Addressing the RBA’s concerns on liquidity risk management, Dutka emphasised that it's a multifaceted issue not necessarily linked to the challenges of deploying capital.

"Challenges in deploying capital arise due to funds receiving significant net inflows – and when a megafund gets billions each year — AustralianSuper received nearly A$20 billion in the 2022-23 financial year — they have to ensure they can invest this promptly while maintaining their preferred asset allocations," he said.

"It's like a pie-eating contest where the first prize is more pie."

Source: APRA/Morningstar - Share of net inflows by fund

While strong net inflows are generally positive, they come with the challenge of deploying quickly while maintaining preferred asset allocations.

"Liquidity risk needs to be managed to ensure the investment process isn't constrained during bouts of unexpected volatility, when asset allocation rebalancing can be challenging," said Dutka.  

Despite these challenges, Dutka pointed out some mitigating factors.
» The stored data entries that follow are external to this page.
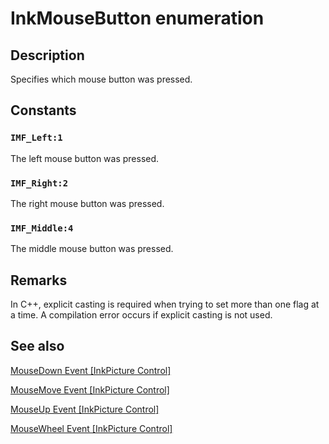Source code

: # InkMouseButton enumeration

## Description

Specifies which mouse button was pressed.

## Constants

### `IMF_Left:1`

The left mouse button was pressed.

### `IMF_Right:2`

The right mouse button was pressed.

### `IMF_Middle:4`

The middle mouse button was pressed.

## Remarks

In C++, explicit casting is required when trying to set more than one flag at a time. A compilation error occurs if explicit casting is not used.

## See also

[MouseDown Event [InkPicture Control]](https://learn.microsoft.com/windows/desktop/tablet/inkpicture-mousedown)

[MouseMove Event [InkPicture Control]](https://learn.microsoft.com/windows/desktop/tablet/inkpicture-mousemove)

[MouseUp Event [InkPicture Control]](https://learn.microsoft.com/windows/desktop/tablet/inkpicture-mouseup)

[MouseWheel Event [InkPicture Control]](https://learn.microsoft.com/windows/desktop/tablet/inkpicture-mousewheel)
"Megafunds are unlikely to be highly active in their positioning, and may instead take an approach that is less active and has a lower turnover," he said.

Additionally, he observed that large funds often take diverse approaches to investment strategies, which could "dampen the risk of most or all megafunds making near-identical decisions simultaneously".

While the RBA's concerns about the superannuation sector's growth are valid, Dutka believes that the risks are nuanced but insists that ongoing vigilance and robust risk management practices will be crucial to maintaining financial stability.